Una radio per resistere
Due esperienze di organizzazione comunitaria alla periferia di Montevideo.
Montevideo, capitale della Repubblica Orientale dell’Uruguay, emisfero australe, aprile 2005. Nel piccolo paese rioplatense è ormai autunno. L’inizio di questa stagione è caratterizzata da un’alternanza di temperature estive di giorno e di gelo notturno, in attesa che venga definitivamente l’inverno. Durante l’inverno, il vero inverno, i venti freddi che attraversano il Rio de la Plata ti tagliano la faccia, penetrano nelle baracche di legno e lamiera, trapassano i vestiti ed arrivano fin nelle ossa. In Uruguay in inverno, se sei povero, senti ancora più freddo…

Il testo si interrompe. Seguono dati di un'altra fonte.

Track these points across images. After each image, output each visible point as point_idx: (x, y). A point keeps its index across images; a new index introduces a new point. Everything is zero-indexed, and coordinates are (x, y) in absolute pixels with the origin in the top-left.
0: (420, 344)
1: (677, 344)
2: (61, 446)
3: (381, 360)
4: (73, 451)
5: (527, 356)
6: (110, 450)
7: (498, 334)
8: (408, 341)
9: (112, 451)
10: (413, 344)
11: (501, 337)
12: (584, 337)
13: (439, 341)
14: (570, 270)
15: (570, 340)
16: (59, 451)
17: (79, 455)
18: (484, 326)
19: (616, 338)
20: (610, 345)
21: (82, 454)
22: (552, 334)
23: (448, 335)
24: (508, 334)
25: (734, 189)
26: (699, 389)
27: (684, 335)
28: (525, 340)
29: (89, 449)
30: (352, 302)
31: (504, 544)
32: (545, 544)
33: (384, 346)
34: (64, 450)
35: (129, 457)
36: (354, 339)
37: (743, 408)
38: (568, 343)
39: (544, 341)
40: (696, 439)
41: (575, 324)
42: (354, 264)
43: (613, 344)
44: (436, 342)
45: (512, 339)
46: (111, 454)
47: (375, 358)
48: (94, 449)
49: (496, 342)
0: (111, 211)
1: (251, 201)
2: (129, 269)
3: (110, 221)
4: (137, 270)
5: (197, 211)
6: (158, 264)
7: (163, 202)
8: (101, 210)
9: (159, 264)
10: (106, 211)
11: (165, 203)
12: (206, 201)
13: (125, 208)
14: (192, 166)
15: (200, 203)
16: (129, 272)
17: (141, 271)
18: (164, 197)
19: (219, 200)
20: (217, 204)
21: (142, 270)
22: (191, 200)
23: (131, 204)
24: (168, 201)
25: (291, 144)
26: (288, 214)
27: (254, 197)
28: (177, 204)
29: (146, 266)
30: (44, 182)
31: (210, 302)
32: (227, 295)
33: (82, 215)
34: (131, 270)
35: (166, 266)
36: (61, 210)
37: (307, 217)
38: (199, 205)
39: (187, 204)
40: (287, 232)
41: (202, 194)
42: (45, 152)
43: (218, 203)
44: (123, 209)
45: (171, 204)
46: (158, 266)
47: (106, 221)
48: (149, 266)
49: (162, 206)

Gli insediamenti dei quartieri della periferia si organizzano come possono. A Santa Catalina, nella periferia occidentale della città, dove ormai la gente mi conosce e mi saluta amichevolmente, l’associazione H2O ha ideato una maniera originale per fornire dei vestiti caldi ai figli delle famiglie più indigenti, e nello stesso tempo evitare che questa azione sia considerata come un regalo e si trasformi nell’ennesima forma di assistenzialismo. I vestiti, raccolti anche grazie ad una donazione della città italiana di Verbania, vengono "prestati" ai genitori a patto che questi si impegnino, per alcune ore alla settimana, a fornire aiuto volontario all’associazione. In questo modo, oltre a collaborare concretamente al lavoro sul territorio, viene valorizzato l’aiuto materiale, evitando che sia calato dall’alto, con l’obiettivo di utilizzare le potenzialità presenti. In aggiunta, i vestiti non sono regalati ma forniti in prestito, in modo che l’anno seguente, quando i figli sono cresciuti, possano essere passati ad altre famiglie che ne hanno altrettanto bisogno.
Nel Cerro Nord, altro quartiere della zona ovest, il 12 marzo scorso 30 famiglie hanno occupato un pezzo di terra con tende e baracche provvisorie. Le famiglie che hanno deciso di passare all’azione erano stanche di vivere in situazione di promiscuità, ospitate da parenti ed amici. Il luogo occupato era un immondezzaio abusivo a cielo aperto che è stato ripulito dalle stesse famiglie, le quali si sono poi divise lo spazio disponibile. L’occupazione, avvenuta inizialmente senza alcuna tensione, è stata poi osteggiata dal comune di Montevideo, che afferma di voler creare in quella zona un punto verde, ovvero un luogo di raccolta e differenzazione dei rifiuti.
Il tentativo, in realtà, è quello di attuare una politica che eviti l’espansione degli insediamenti attraverso la costruzione di nuove abitazioni. Difficile, però, evitare la nascita dei figli e l’espansione delle famiglie…
A supportare l’occupazione è radio FM resistencia, una radio comunitaria che lavora da sei mesi nel quartiere e che è nata grazie al lavoro di Adriana Gabriel e Leo, che hanno trasformato una stanza della propria casa nella sede della radio, la quale trasmette fino a 2 chilometri di distanza, e parla di temi locali ma ha un occhio anche sugli eventi internazionali. Anzi, sono così interessati a ciò che accade fuori dell’Uruguay che hanno insistito per intervistarmi. Durante l’incontro mi hanno chiesto della mia famiglia, della politica italiana ed europea e della visione che io ho, come italiano, dell’Uruguay.
A Montevideo l’esperienza delle radio comunitarie è molto diffusa. Si tratta quasi sempre di radio con mezzi limitatissimi che tentano di fare un’opera di informazione e di coscientizzazione in relazione a temi che sono all’ordine del giorno ed interessano direttamente la vita, e la sopravvivenza, della popolazione locale. Allo stesso modo esistono tante esperienze di organizzazione dal basso, di utilizzo e valorizzazione delle risorse umane e materiali a disposizione e di resistenza alla povertà, all’indigenza, alle ingiustizie ed al freddo.